How Do You Prevent Overwhelming Your Teachers? Advice from Elizabeth Howard & Shera Simpson
While reopening schools concerns are understandably focused on students and the differential and often inequitable access that they have had to instructional activities during the pandemic, we believe that program leaders need to think carefully about the potential overwhelm of dual language teachers, whose job has always been more demanding than that of a general education classroom teacher, and is likely to be even more so now.
We must focus on promoting a positive school climate by leading with the third goal of sociocultural competence. Among other things, this could include:
prioritizing the socioemotional health of teachers, students, families, and staff;
promoting awareness of and compassion for the different experiences of teachers, students, families, and staff during the pandemic and its aftermath, and unpacking the ways in which systemic inequities resulted in vastly different experiences for different subgroups;
engaging with parents to learn more about students’ home experiences during the pandemic and ways in which schools can connect to those experiences as they resume sustained, face-to-face instruction;
asking teachers about their needs, hopes, and goals for the upcoming school year and planning professional development and other support activities accordingly to address those issues;
encouraging teachers to prioritize relationship-building activities with their teaching partners, students, and families, and providing time and support for that to happen;
making time for processing the experiences of school community members, such as through multi-modal, culturally sustaining pedagogies or project-based learning activities within the community.

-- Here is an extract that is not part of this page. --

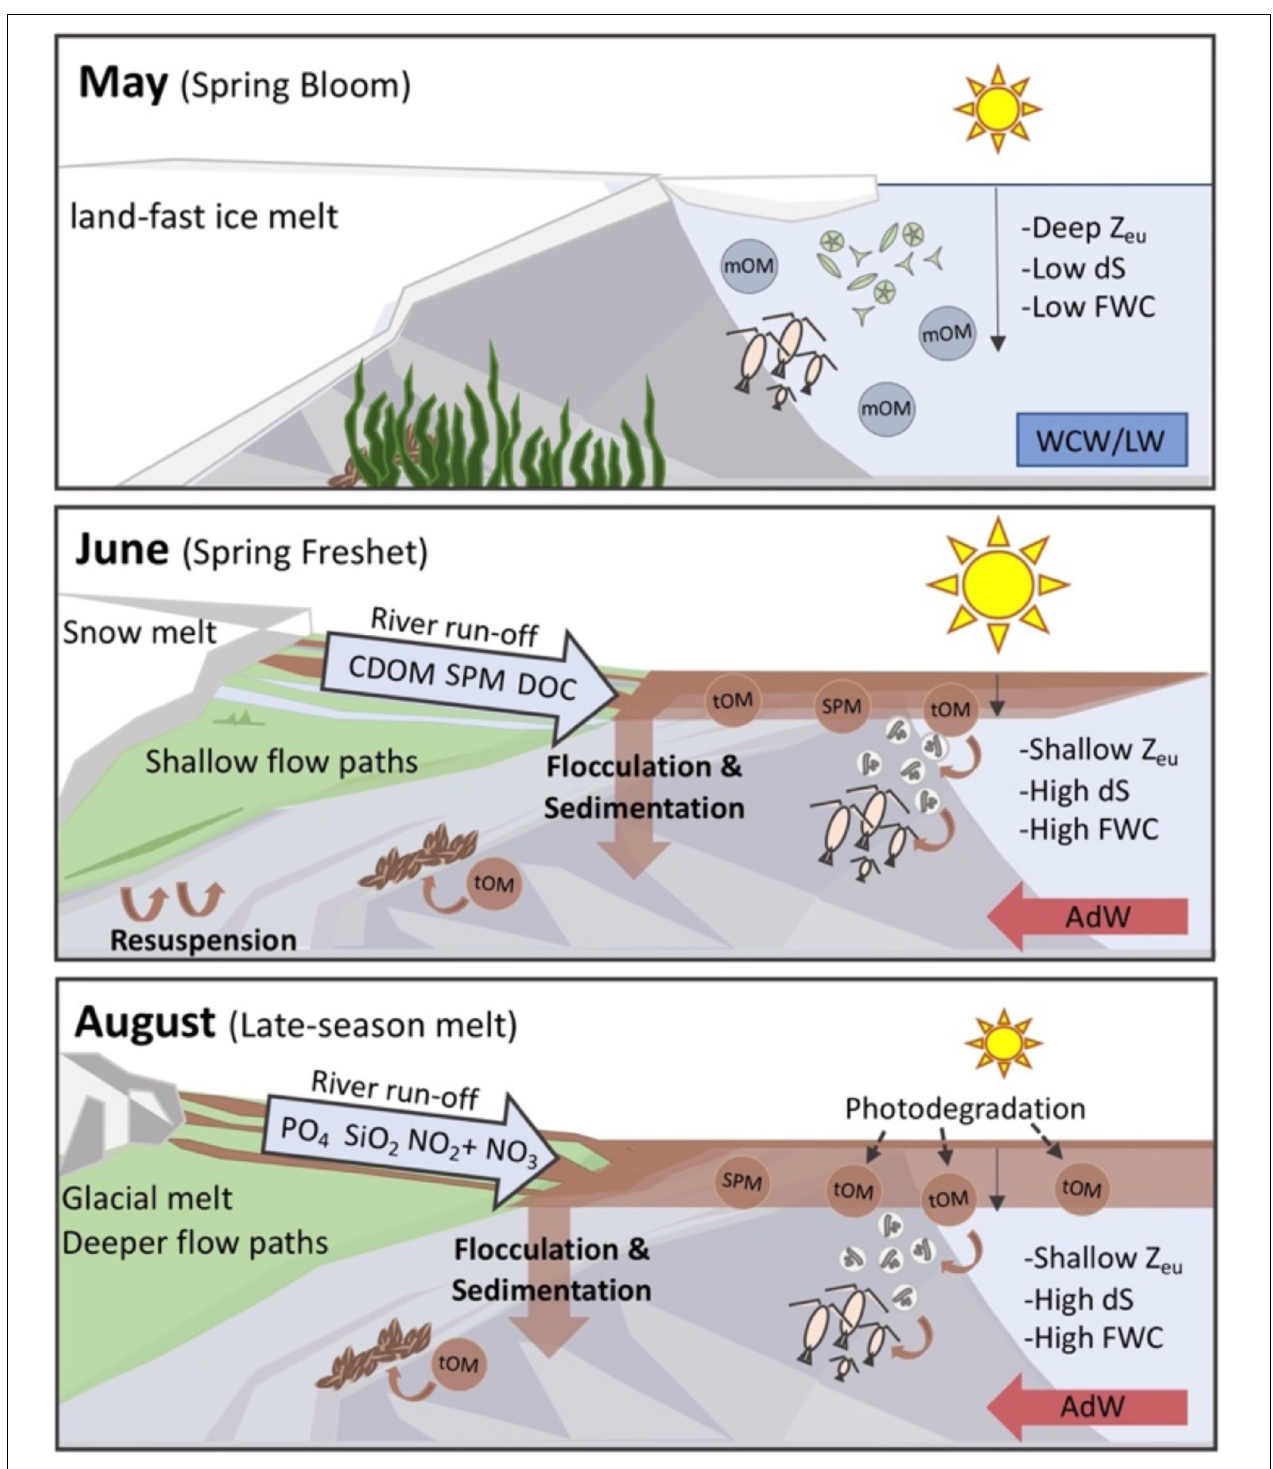
FIGURE 8 | A conceptual diagram summarizing main findings and future perspectives. In May, ice still covered the inner fjord arms of Isfjorden and marine OM (mOM) was present throughout the water column following the spring phytoplankton bloom, when there was a deep euphotic zone (Z eu ). The spring freshet in June was a source of terrestrial DOC and SPM to Isfjorden, and while some of these materials were removed from the water column through flocculation and sedimentation, terrestrial OM (tOM) was observed throughout the highly stratified (dS) and turbid fjord surface waters. In August, glacier-fed rivers with deeper flowpaths were a source of nutrients including nitrogen and phosphorus to Isfjorden. Surface waters also had increased fresh water content (FWC) and degraded OM dominated throughout the fjord in August.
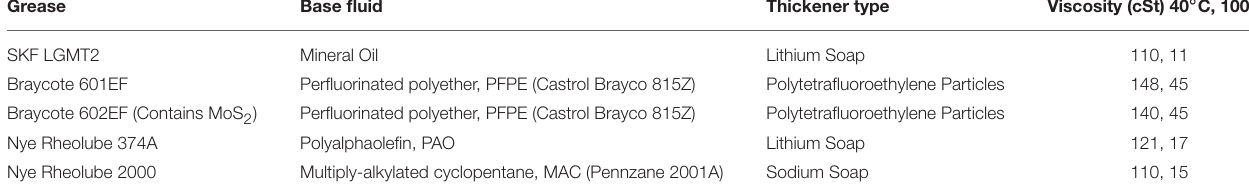
TABLE 1 | Summary of greases used in this study. Grease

During the institute, our sessions will include:
Session 1: Sustaining Teachers, Sustaining our Schools: Creating an Affirming Workplace for Dual Language Teachers
Qualified teachers are the backbone of any dual language program, but they are hard to find and sometimes harder to retain given the demands of teaching in a dual language program. These demands have only increased during the pandemic and the resulting shift to online and hybrid instruction, accompanied by differential and often inequitable access to learning resources by students in one or both program languages. In this session, school leaders will reflect on challenges faced by dual language teachers in their building and brainstorm solutions for addressing those challenges, with a particular focus on cultivating a culture of care that prioritizes teachers’ self-care and fosters caring partner teacher relationships.
Session 2: Promoting Bilingualism and Biliteracy through an Affirming Learning Environment
All students and their families have experienced unprecedented disruption to their school routines during the pandemic, and many have experienced considerable trauma as well. In order to resume effective face-to-face instruction, we first need to promote a welcoming and equitable classroom environment for all students. Drawing on a pedagogy of care within the context of culturally sustaining pedagogy, we propose an approach to culturally sustaining classroom management that fosters appreciation and respect among students. By working to implement this approach jointly, partner teachers in dual language programs can strengthen relationships with students and their families, while also reducing their own professional stress through more streamlined classroom management routines. Specifically, we turn our attention to literacy centers as an example of how this coordinated approach can play out in the classroom, and consider ways in which school leadership can support its implementation.